EXERCISES TO COMPLETE
a – List the fields that the abstract on the microfluidic chip says this technology combines.
b – Transcribe the stretch of the abstract on the microfluidic chip from "The emergence of" through "for each system.", reproducing it word for word.
[Opening PASSAGE FOR REVIEW section]
Akademik Veri Yönetim Sistemi
JOURNAL OF ENGINEERING RESEARCH, cilt.11, sa.4, ss.1-16, 2024 (SCI-Expanded)
The emergence of the microfluidic chip was a game-changer in microbiological analysis platforms. This
technology, by combining physics, chemistry, biology, and computing, helps researchers to obtain precise
results in a shorter time. However, it requires more advancements in order to lessen its limitations. This study
presents the design, modelling, and microbiological analysis of a microelectromechanical system (MEMS)
based microfluidic chip. Three different microfluidic chips have been developed during the design process.
These chips have different inlet channels and one outlet channel. The modelling process was carried out with
Multiphysics Software. Pressure and velocity data in micron-sized channels were checked for each system.
The flow directions of the fluids in the inlet and outlet channels were observed according to the pressure
change. As a result of the analysis, the highest velocity was found in the microfluidic chip with three inlet
channels. In comparison, the highest pressure was measured in the microfluidic chip with four inlet channels.
These values are 2.36 x10-17 m/s and 13.5 Pa, respectively. The pressure values of the 4 and 5-channel
microfluidic chips were very close. The results showed that as the number of inlet channels increased, the
pressure value in the microfluidic chip increased, but the velocity value decreased.
[Closing PASSAGE FOR REVIEW section]
[Opening INPUT DATA section]
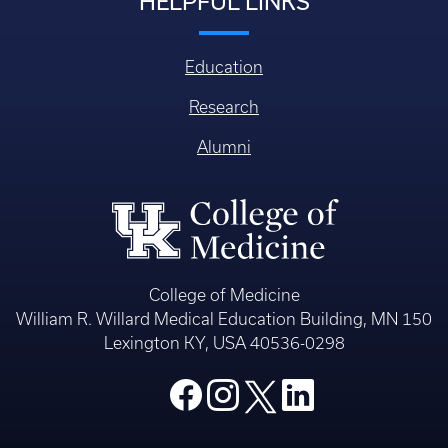
HELPFUL LINKS
Education
Research
Alumni
College of Medicine
William R. Willard Medical Education Building, MN 150
Lexington KY, USA 40536-0298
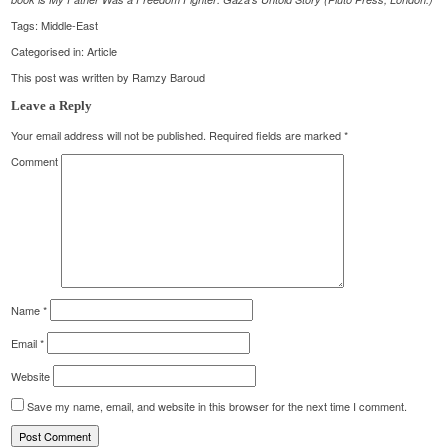
Tags:
Middle-East
Categorised in:
Article
This post was written by Ramzy Baroud
Leave a Reply
Your email address will not be published.
Required fields are marked
*
Comment
Name
*
Email
*
Website
Save my name, email, and website in this browser for the next time I comment.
[Closing INPUT DATA section]
RESPONSES BY TASK
a – physics, chemistry, biology, computing

b –
The emergence of the microfluidic chip was a game-changer in microbiological analysis platforms. This
technology, by combining physics, chemistry, biology, and computing, helps researchers to obtain precise
results in a shorter time. However, it requires more advancements in order to lessen its limitations. This study
presents the design, modelling, and microbiological analysis of a microelectromechanical system (MEMS)
based microfluidic chip. Three different microfluidic chips have been developed during the design process.
These chips have different inlet channels and one outlet channel. The modelling process was carried out with
Multiphysics Software. Pressure and velocity data in micron-sized channels were checked for each system.